## BEGIN Quoted passage

What's at stake? Each year the government purchases some $500 billion dollars worth of goods and services. Typically it spends in every category imaginable from goods, such as lab equipment, furniture, office machines, toiletries, clothing, and athletic equipment to services, such as accounting, construction, advertising and janitorial. Occasionally it even wades into unexpected territory. One Army contract totaled $5.6 million for T shirts imprinted with "Go Army." Another $500,000 contract went for a Spider Man impersonator to entertain troops abroad. Federal contracting consultant Lourdes Martin-Rosa, head of Government Business Solutions, advises business owners "to take advantage of every tool the federal government offers, while making yourself known to the right people within the government." The Small Business Administration provides requirements on its website; it also offers training and other outreach programs to help small businesses fulfill requirements. Additionally, the Federal Business Opportunities (FedBizOpps) website lists all government contract needs above $25,000.

Recently a survey by American Express Open, an initiative that supports small businesses with products, training and educational resources, agrees that given "the government goal of awarding 23% of their spending to small firms -- some $115 billion annually -- Federal contracting is an important avenue of growth for many small businesses to consider." Once they win Federal contracts, the report continues, "Women businesses achieve success in equal measure to that of their peers." But success takes takes time, about 17 months, on average, to land the first contract. Once they bid, the survey concludes, women win 43% of the contracts they seek compared to 40% for men.

## END Quoted passage
## BEGIN Given information

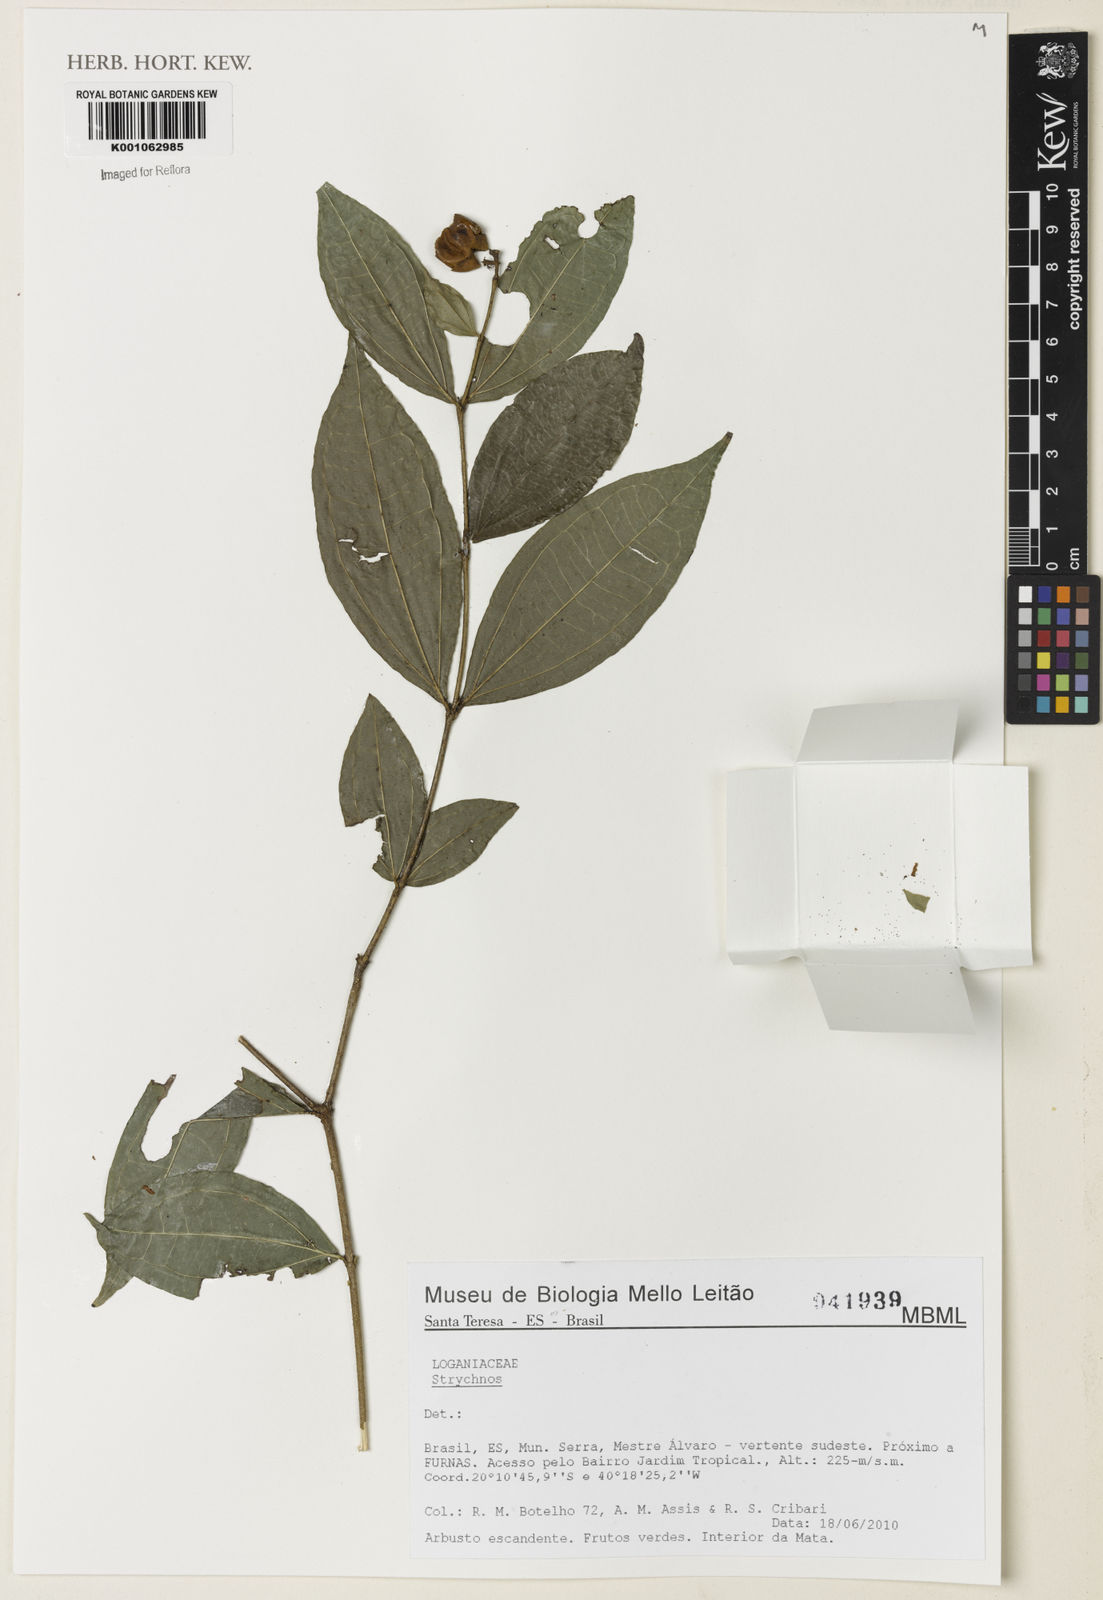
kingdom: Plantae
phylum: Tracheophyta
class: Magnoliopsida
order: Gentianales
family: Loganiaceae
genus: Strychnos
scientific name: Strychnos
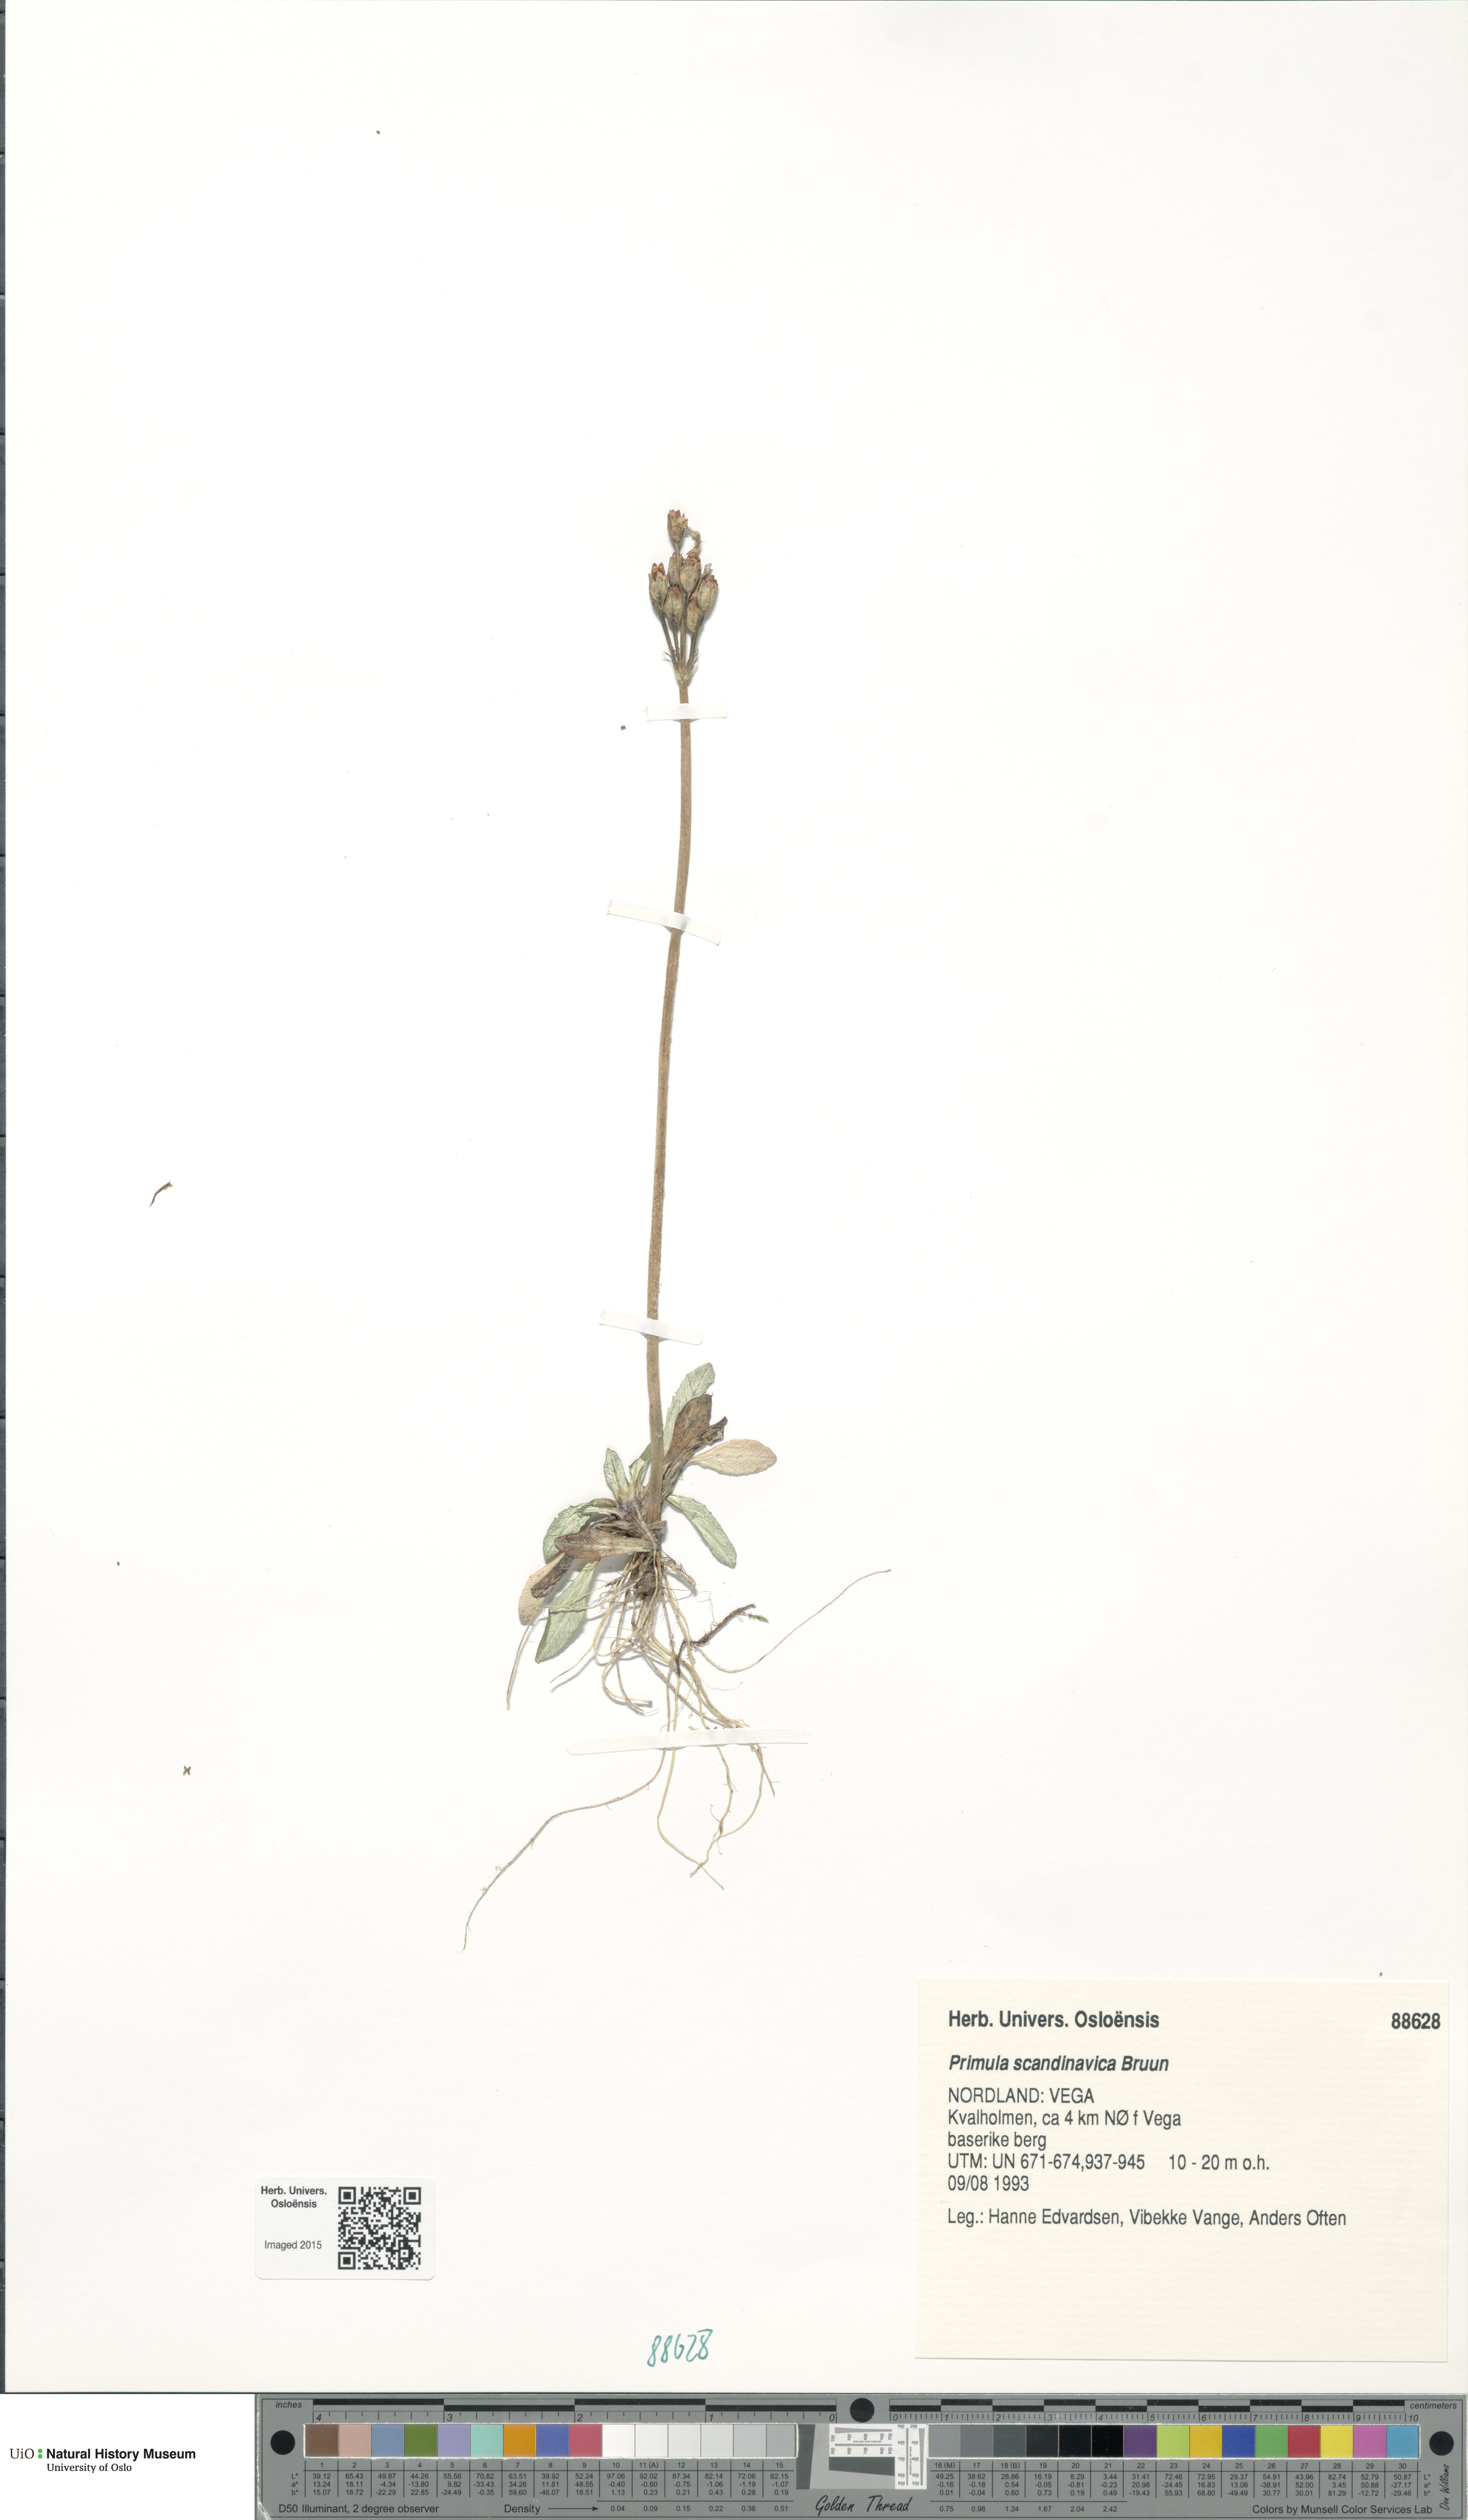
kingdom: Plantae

## END Given information

§ **Directions**
1 - Which services does the federal contracting passage give as examples of what the government buys? List every one.
2 - Can you carry the federal contracting passage forward from its final sentence?

§ **Outputs for the tasks**
1 - accounting, construction, advertising, janitorial

2 -
While becoming contract ready requires extensive research, the steps are relatively straightforward. The first step is to register online in the Central Contractor Registration (CCR). While registration is free, basic identification facts and figure are required. One key is to select your proper product or service classification codes (NAICS) among the 83 categories available for women businesses. Choosing the codes can be one major key to success.

Ask small business owner Maureen Borzacchiello, CEO of Creative Display Solutions, an exhibit and events production firm based in Garden City, New York whose blue chip clients include JetBlue, Pfizer and American Express. When the economic slump hit, Maureen decided to explore government contracts, though she admits the project takes dedicated focus. "When I first looked at the categories of industries, I felt we fit two or three, but with more digging I have discovered 43 categories for which we are eligible. One area that turned up unexpected business was storage, a service Creative Display Solutions routinely provides its clients. The government, however, labels storage contracts "general warehousing," a big budget item at one particular agency which Maureen is currently targeting. Last year she won her first government contract from the Army.

Her advice for women seeking government business?

Don't start out with the attitude that you should get these jobs just because you are a woman. Your first goal is to demonstrate you're a solid company and be willing to provide the financial records they require along with recommendations from other clients. To be a government contractor, you can't keep your receipts in a shoebox. You need a comprehensive business development strategy.

Consultant Lourdes Rosa-Martin, who also advises on government contracting for the American Express Open program, agrees that doing business with the government isn't a piece of cake. "But," she adds, "the resources are there because the government provides remarkable transparency." One website, USASpending.gov, provides details of previously-awarded contracts to help you determine if your prices are competitive. Furthermore, Lourdes adds, "there are 230,000 credit card purchasing officers ready to buy any product or service that costs $3000 or less at any time without further authorization. Just jump in."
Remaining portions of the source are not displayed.